When the call for nominations came out for IHS Technician of the Year, a large number of employees at the Alaska Native Tribal Health Consortium (ANTHC), thought of the same person at the same time: Jolene “JoJo” Chikigak.

Chikigak is a certified pharmacy technician and currently serves as the Pharmacy Compliance Technician for Alaska Native Medical Center (ANMC), the largest IHS hospital in the nation. She is the first technician to fulfill this new role for the organization, and she continues to elevate the bar to new heights for anyone who will follow in her footsteps. While her hard work, dedication and zeal for learning stand out as national-award worthy, it’s the daily commitment to her team with enthusiasm and innovation that stand out to her coworkers and supervisors on a daily basis.

“I could not be prouder of Jolene and her accomplishments, which have earned her this honor,” said Kara King, ANTHC Director of Pharmacy. “Her enthusiasm and loyalty to our mission and to the Alaska Native community she serves is inspiring to those around her.”

“I grew up in Alakanuk, it’s a small town, probably not even 800 people there,” said Chikigak. “I knew I wanted to do something in the health field when I saw a whole health team care for my brother. But the sight of blood is not for me! At ANMC, I’ve worked in the outpatient pharmacy, then Mediset, filling in for inpatient occasionally. Eventually, I moved into my current position where I get to work with different departments and I love what I do! I look forward to coming to work and experiencing something new every day.”

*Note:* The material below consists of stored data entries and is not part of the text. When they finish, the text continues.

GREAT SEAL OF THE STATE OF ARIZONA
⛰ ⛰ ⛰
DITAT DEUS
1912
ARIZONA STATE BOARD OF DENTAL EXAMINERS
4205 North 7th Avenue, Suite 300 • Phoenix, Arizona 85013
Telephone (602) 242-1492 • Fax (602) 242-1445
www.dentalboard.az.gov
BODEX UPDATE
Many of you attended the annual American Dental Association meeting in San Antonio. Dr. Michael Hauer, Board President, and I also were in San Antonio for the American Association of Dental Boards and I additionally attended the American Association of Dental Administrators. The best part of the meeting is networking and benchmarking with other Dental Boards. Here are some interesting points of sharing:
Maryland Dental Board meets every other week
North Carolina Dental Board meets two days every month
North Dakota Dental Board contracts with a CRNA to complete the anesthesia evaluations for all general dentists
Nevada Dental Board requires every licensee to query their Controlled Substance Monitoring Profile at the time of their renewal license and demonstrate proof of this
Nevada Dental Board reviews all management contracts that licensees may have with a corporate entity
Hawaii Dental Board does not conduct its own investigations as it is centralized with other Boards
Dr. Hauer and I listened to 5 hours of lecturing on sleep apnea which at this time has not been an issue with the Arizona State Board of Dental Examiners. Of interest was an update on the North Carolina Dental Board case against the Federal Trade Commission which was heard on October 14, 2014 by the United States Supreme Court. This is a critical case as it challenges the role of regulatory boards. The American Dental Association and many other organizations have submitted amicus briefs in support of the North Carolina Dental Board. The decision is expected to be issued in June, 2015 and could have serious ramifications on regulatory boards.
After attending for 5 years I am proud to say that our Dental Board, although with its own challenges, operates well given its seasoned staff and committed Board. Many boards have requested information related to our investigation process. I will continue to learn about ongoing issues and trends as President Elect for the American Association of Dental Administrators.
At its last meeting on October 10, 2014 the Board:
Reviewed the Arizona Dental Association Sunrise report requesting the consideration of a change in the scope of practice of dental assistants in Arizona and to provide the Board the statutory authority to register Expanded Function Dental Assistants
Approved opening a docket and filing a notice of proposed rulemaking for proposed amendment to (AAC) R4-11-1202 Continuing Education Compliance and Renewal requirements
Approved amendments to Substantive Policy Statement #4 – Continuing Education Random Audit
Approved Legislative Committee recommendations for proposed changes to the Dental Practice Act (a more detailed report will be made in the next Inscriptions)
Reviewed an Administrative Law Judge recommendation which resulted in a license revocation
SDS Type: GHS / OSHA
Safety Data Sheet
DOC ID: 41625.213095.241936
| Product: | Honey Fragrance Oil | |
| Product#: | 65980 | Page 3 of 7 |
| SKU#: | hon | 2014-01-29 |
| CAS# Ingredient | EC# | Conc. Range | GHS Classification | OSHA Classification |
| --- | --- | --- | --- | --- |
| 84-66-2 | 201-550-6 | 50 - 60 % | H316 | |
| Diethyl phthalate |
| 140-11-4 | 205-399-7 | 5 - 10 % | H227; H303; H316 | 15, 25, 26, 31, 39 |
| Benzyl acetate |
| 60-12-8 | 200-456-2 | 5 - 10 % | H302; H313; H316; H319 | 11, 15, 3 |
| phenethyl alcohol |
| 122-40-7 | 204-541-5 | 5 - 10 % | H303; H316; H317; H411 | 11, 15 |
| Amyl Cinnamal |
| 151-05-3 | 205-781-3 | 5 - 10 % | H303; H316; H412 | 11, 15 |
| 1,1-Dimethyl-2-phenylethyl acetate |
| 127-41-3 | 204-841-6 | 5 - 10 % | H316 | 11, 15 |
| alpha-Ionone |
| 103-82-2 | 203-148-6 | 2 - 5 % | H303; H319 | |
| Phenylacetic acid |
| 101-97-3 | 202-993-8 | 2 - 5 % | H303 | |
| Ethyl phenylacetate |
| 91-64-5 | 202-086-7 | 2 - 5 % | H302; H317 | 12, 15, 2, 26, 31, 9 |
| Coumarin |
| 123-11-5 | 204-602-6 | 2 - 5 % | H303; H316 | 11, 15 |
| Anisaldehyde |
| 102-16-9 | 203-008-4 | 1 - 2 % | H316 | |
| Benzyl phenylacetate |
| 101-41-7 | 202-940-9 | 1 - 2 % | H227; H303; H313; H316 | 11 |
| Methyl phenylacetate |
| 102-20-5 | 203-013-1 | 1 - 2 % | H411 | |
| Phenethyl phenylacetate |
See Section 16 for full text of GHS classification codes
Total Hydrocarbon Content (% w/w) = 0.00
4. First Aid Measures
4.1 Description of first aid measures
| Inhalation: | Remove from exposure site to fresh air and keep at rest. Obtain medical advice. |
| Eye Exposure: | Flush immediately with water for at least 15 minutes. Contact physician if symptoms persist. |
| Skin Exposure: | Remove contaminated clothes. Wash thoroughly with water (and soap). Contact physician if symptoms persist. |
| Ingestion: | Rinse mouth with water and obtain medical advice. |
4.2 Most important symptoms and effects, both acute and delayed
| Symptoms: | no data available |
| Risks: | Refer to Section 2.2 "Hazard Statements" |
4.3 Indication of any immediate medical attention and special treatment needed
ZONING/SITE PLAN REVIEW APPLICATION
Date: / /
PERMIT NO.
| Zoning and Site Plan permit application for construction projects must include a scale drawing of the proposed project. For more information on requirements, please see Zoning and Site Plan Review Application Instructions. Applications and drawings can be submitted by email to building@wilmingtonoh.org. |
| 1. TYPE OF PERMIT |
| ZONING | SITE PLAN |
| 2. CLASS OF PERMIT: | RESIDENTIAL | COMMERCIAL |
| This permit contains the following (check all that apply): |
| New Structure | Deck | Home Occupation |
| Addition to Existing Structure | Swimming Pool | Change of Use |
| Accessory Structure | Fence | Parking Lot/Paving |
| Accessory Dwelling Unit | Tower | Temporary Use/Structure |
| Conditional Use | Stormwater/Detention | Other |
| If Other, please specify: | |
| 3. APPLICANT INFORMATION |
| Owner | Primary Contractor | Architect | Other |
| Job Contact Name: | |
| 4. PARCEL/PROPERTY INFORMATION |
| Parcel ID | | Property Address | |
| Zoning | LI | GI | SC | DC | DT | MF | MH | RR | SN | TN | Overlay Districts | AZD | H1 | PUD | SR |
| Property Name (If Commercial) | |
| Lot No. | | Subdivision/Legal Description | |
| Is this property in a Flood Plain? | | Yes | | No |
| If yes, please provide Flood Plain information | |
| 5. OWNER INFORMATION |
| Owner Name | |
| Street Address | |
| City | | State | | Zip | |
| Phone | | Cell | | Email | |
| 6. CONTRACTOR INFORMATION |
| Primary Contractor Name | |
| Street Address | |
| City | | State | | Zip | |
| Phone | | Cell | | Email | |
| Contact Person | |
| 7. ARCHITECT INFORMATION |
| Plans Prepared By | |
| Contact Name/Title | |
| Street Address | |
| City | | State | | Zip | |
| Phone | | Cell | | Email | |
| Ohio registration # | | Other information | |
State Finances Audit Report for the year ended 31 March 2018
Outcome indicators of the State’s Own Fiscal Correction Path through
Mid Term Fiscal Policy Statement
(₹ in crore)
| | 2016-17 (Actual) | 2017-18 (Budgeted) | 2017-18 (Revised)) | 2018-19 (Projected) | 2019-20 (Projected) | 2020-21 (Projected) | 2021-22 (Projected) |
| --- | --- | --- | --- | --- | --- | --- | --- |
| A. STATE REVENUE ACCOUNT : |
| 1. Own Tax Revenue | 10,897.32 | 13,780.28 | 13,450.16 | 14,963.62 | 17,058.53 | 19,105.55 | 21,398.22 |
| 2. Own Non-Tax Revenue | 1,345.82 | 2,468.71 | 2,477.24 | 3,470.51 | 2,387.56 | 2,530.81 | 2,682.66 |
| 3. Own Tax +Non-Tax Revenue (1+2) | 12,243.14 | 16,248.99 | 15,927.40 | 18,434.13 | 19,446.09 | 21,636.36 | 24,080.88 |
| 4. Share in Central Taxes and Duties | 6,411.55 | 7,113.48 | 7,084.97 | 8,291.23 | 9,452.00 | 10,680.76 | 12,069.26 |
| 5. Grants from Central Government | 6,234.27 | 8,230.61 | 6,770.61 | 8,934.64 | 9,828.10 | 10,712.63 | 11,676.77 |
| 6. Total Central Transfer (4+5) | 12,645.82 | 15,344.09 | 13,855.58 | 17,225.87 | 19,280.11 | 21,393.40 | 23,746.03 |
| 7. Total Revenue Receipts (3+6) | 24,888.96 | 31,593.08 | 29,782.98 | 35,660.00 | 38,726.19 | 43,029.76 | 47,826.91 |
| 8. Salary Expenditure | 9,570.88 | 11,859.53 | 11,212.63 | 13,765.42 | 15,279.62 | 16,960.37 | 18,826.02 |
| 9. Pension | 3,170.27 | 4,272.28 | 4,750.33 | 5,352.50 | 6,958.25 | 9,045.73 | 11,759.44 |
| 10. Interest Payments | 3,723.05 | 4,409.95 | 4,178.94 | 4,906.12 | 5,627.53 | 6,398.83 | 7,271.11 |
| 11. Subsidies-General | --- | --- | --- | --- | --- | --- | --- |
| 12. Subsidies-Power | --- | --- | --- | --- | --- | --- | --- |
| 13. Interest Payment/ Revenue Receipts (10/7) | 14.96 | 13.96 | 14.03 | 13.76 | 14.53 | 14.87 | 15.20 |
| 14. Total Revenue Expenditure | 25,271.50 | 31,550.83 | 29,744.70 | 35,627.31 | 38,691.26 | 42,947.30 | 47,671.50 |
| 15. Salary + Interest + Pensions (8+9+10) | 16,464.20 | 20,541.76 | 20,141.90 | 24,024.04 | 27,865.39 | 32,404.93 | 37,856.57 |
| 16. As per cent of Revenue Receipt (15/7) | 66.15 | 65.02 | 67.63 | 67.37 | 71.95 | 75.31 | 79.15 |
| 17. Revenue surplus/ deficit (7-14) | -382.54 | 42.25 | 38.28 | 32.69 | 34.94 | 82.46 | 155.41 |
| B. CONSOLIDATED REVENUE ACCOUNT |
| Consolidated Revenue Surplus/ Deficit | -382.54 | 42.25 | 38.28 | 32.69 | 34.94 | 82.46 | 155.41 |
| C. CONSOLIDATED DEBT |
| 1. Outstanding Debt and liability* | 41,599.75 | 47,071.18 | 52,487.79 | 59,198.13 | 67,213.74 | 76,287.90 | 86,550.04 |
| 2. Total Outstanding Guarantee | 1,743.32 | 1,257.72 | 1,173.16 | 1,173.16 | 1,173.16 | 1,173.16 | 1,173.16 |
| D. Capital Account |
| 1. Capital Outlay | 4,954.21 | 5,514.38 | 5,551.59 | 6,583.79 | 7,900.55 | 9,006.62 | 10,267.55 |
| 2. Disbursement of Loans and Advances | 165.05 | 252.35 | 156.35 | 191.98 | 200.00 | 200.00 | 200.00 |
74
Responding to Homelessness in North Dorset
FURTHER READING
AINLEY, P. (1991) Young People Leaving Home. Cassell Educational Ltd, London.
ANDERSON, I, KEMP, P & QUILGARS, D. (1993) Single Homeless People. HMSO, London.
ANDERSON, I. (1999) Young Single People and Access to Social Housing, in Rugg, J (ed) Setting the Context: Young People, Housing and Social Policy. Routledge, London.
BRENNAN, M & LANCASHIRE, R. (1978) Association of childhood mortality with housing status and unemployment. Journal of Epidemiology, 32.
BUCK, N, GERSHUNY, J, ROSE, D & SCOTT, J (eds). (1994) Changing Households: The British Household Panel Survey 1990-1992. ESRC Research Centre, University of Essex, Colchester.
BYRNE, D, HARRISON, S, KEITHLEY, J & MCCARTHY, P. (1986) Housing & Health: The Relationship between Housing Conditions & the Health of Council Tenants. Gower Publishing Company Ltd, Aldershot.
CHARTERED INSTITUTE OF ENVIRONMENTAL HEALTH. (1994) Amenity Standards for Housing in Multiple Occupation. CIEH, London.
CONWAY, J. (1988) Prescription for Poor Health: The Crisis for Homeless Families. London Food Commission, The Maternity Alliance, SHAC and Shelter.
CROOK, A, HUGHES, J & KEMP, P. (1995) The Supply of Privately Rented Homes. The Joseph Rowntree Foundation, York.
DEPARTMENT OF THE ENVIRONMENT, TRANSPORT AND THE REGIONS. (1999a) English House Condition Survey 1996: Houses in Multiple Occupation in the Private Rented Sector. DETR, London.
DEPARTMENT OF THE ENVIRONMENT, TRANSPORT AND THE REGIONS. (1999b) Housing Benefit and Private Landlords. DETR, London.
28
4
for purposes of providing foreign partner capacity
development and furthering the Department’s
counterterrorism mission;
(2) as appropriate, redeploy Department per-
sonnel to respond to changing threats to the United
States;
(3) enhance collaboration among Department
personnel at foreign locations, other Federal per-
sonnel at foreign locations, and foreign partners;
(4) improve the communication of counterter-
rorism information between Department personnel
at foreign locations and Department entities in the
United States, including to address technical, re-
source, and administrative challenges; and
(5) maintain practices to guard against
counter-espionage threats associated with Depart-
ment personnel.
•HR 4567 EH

Chikigak is part of a team from ANTHC’s pharmacy department assisting Kanakanak Hospital in Dillingham last fall as the hospital implements new pharmacy processes for patient safety. Her efforts and influence are visible across the emergency room, inpatient, outpatient, and the endoscopy procedure room, ensuring proper storage and compliance throughout the facility. She jumps in wherever needed and is a huge asset to the team.

“In Kanakanak, everyone was so sweet and helpful, including the residents. My family understood that I had to go out of town to work so that other people could keep their jobs. I had never been to Dillingham, so I was very excited to go. I helped train the existing staff, and my supervisors gave me a lot of projects to help meet hospital requirements,” explained Chikigak. “I’m terrified of flying, but it was worth it. They would tease me in Dillingham that we should move there.”

Chikigak also spends free time volunteering for the pharmacy-run flu clinic on an annual basis, which vaccinates more than 100 patients a day every Saturday in October.

“I like to volunteer at the flu clinic because I like to give back to my Native community. I ran into an Elder, one of my dad’s long-time friends, when working at the pharmacy. When I saw him, he hugged me and told to keep doing what I’m doing because I’m helping Native people. That really stuck with me. When I’m having my hard days, I remember that. My grandmother always taught me to give back to others, don’t expect people to always give to you, and not to be selfish. My work is a way I can honor that teaching.”

Jolene received her award in Phoenix, Arizona on Saturday, April 13.